▶ [EXTRAIT FOURNI]:
○ ○ ○ ○

La notion de représentation de minorités dans la comédie n’est donc plus uniquement tournée vers la narration d’un présent (comme par exemple, disons, Black-ish), ou même d’une aspiration pour le futur (à l’instar de Diary of a Future President peut le faire), mais d’un passé. C’est assez nouveau.
Ce qui signifie que tout, ou presque, reste à inventer dans ce coin de comédie anglophone.
Parce que la parole a commencé à se libérer avec les années, on sait désormais un peu mieux combien les évènements du 11 Septembre ont été difficiles pour les communautés musulmanes et/ou immigrées, mais cette parole est rarement entendue dans les médias grand public. Très peu de séries se sont saisies de l’occasion de décrire de l’islamophobie telle qu’elle a été vécue par des millions de personnes ces vingt dernières années (la comédie canadienne Little Mosque on the Prairie étant l’une des plus notables exceptions, mais parlant ostensiblement de l’expérience d’adultes). Raised by Refugees répond à toutes sortes de questions qui commencent à peine à être posées dans la fiction : comment grandit-on quand on est un adolescent racisé ? Comment grandit-on dans une famille multi-culturelle ? Comment grandit-on dans un climat profondément hostile à votre existence ?

○ ○ ○ ○

▶ [DONNÉES SOURCES]:

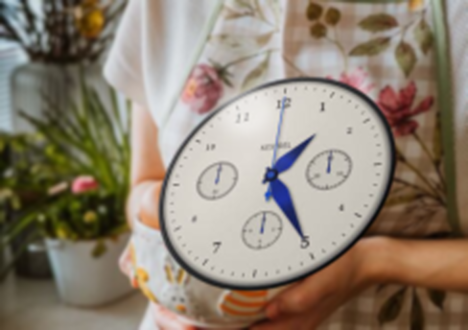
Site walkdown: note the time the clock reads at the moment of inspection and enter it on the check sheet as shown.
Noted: 1:25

○ ○ ○ ○

▶ [CONSIGNE]: Pouvez-vous écrire la suite de l'extrait sur la représentation des minorités dans les séries comiques, en reprenant juste après sa dernière phrase ?

▶ [RÉPONSE ATTENDUE]:
Raised by Refugees propose derrière des apparences conventionnelles, une série authentiquement unique (à plus forte raison vu que son créateur, le comédien Pax Assadi, joue dans la série le rôle de son propre père, Afnan). Sur la forme, il n’y a rien d’extraordinaire ici, mais sur le fond… Raised by Refugees a tout à inventer, et elle le fait.
Ca me ravit que ce genre de séries soient maintenant produites. Je repense à la sortie de Turning Red il y a quelques mois (ou Everything Everywhere All at Once (qui est vraiment très bien d’ailleurs si tu as l’occasion)) qui présentent ces points de vue au cinéma et qui ont beaucoup fait parler les gens des diasporas asiatiques que je suis et ça rend vraiment joie.
Il n’est que grand temps, franchement.
(je suis pas très ciné, et j’ai pas encore regardé de film inédit en 2022, mais j’ai entendu BEAUCOUP de bien de ces deux-là)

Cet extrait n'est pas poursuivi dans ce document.